沖縄の人の腸内細菌は、アッカーマンシア以外にも国内のほかの地域とは異なる特徴が見られます。たとえば、沖縄の人の胃にいるピロリ菌は、本州の人のピロリ菌とは遺伝子が異なります。
『健康の土台をつくる 腸内細菌の科学』(日経BP) 101頁より
日本人の場合、胃がんの患者さんの99%にピロリ菌が関与しているとされていますが、実はピロリ菌にも種類があり、ある特定のたんぱく質CagA(カグエー)を作るタイプだと、胃がんの発生リスクは10倍にも跳ね上がることが報告されています。

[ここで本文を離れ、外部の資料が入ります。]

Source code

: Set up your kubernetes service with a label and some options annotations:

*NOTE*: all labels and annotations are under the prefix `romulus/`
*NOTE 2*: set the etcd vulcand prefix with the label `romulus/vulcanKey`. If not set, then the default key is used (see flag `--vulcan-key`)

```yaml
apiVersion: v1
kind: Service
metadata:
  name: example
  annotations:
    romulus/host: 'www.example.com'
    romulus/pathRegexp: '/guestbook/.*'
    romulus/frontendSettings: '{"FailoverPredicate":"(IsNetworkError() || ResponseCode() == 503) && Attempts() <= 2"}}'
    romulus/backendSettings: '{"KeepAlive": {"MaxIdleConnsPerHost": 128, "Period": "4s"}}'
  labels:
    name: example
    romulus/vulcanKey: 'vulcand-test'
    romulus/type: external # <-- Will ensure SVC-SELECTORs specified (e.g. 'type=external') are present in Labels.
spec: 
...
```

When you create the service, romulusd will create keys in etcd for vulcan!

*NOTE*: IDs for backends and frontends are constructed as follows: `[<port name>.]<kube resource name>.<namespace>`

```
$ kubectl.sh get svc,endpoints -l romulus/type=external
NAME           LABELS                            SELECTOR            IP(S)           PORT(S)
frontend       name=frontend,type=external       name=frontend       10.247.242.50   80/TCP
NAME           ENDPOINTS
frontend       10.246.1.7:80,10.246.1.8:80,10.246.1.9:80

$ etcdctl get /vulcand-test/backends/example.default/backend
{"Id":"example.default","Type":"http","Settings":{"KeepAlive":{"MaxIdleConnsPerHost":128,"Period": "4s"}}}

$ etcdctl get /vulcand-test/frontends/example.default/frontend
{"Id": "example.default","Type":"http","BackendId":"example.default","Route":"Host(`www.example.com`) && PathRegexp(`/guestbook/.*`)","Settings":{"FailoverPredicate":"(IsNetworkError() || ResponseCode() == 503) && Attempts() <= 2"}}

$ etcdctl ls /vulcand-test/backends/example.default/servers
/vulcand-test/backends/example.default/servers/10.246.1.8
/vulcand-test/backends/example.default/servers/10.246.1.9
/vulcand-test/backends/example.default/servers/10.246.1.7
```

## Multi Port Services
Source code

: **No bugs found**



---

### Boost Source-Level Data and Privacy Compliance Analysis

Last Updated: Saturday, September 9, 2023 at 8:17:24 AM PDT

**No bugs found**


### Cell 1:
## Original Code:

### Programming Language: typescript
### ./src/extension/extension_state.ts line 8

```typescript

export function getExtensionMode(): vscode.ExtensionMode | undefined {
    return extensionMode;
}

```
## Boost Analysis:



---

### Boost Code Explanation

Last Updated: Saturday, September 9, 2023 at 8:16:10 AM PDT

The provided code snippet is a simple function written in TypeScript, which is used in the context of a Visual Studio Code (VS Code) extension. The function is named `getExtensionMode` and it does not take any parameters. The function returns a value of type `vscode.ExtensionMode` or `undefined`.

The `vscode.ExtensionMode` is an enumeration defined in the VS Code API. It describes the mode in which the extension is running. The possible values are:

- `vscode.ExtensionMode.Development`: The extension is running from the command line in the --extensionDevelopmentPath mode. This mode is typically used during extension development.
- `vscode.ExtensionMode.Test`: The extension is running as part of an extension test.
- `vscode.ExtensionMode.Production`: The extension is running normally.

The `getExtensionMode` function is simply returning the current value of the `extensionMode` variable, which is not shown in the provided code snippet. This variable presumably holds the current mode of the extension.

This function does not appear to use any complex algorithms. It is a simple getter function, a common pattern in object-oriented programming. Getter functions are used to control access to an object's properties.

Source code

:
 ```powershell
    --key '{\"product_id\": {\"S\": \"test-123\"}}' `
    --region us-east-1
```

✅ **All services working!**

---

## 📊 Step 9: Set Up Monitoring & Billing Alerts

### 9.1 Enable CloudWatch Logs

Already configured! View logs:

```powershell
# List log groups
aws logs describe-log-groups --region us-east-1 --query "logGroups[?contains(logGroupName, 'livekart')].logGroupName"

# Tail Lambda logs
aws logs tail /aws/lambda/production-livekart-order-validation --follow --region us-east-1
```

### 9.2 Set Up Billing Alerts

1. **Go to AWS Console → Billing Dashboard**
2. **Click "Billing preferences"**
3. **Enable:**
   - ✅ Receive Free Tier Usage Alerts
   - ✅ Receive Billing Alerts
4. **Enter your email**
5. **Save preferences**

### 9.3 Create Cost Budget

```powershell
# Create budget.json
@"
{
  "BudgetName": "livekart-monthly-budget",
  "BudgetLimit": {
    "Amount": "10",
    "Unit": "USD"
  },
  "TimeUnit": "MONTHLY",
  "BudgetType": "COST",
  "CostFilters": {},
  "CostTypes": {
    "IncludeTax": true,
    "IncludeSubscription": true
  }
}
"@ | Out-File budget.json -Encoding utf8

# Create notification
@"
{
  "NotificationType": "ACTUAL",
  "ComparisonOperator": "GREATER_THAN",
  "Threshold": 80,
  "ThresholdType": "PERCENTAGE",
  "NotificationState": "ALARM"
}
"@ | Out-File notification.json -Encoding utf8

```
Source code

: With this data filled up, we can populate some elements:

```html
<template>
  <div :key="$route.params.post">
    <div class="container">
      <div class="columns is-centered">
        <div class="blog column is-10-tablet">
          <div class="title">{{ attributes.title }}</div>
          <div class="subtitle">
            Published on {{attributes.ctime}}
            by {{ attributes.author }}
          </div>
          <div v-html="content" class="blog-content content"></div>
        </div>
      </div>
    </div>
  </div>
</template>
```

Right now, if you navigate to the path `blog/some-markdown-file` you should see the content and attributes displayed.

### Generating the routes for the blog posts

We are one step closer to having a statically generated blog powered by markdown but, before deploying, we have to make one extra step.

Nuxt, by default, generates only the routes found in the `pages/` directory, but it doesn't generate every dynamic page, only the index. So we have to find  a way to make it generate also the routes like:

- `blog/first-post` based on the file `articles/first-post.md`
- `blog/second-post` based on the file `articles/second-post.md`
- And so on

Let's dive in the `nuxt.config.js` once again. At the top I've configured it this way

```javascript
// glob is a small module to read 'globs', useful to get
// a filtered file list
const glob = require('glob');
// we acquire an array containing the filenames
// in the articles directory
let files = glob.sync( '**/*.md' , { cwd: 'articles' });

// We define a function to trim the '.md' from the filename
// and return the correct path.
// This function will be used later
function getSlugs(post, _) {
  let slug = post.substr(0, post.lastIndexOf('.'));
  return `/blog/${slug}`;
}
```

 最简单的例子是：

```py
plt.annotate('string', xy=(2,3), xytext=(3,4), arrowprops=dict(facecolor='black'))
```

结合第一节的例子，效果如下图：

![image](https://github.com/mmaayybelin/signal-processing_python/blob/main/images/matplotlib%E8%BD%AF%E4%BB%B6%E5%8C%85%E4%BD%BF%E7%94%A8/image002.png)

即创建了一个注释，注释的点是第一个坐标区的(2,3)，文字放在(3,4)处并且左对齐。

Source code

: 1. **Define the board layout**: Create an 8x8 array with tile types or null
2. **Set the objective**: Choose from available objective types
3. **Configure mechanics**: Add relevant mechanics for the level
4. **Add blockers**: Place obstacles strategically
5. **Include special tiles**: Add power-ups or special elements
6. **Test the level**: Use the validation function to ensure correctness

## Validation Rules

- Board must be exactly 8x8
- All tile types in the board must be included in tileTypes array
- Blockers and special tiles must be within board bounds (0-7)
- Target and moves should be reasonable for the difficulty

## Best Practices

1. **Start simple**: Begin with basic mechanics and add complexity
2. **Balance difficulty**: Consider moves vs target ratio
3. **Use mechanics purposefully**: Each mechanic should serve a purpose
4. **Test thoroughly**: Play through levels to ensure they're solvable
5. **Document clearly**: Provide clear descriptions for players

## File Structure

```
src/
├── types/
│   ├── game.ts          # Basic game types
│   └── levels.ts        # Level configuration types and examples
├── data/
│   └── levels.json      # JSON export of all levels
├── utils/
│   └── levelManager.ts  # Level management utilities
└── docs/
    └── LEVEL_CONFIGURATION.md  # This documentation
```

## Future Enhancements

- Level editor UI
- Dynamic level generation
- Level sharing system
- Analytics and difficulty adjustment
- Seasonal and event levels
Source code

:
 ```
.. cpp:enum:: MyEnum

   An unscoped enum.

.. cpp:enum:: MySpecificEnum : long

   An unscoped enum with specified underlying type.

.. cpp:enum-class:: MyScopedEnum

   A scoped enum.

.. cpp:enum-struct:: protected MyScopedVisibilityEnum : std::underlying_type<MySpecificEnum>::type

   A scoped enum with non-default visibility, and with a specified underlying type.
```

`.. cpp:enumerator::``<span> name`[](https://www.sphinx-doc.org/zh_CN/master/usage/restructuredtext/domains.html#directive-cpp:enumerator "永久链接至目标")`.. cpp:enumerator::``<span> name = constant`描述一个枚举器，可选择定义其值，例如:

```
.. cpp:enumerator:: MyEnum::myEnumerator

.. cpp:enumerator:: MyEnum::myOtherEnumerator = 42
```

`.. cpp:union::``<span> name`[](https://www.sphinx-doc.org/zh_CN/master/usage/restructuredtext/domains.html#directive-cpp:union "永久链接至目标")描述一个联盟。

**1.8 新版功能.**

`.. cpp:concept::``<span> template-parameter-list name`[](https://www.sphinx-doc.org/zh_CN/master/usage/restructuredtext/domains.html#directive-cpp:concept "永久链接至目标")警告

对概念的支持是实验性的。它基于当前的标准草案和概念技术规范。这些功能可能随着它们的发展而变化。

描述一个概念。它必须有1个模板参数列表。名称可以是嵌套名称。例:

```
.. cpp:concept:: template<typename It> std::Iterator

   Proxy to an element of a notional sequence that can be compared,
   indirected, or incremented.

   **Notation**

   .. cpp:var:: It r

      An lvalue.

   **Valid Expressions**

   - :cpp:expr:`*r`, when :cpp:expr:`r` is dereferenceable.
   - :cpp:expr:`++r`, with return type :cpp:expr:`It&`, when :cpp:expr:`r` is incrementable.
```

CagAはピロリ菌以外の菌では見つかっていない特殊なタンパク質で、胃粘膜表面に接着したピロリ菌がこのタンパク質を粘膜上皮細胞に注入することで、炎症や細胞のがん化が生じます。
日本の中でも沖縄以外の人が感染しているのはほとんどがこのタンパク質をつくる菌株ですが、沖縄の人の胃の中にいるのは、欧米でよく見られるCagAを持たない毒性が低い菌株です。実際、沖縄では胃がんの発生率は低いのです。
腸内細菌が出産時に母親から子どもへと代々引き継がれていくことを考えると、ピロリ菌のタイプが欧米型で、かつアッカーマンシア菌を持っているということは、沖縄の人の腸内細菌のルーツはどこかで欧米の腸内細菌タイプのルーツと重なっているのかもしれません。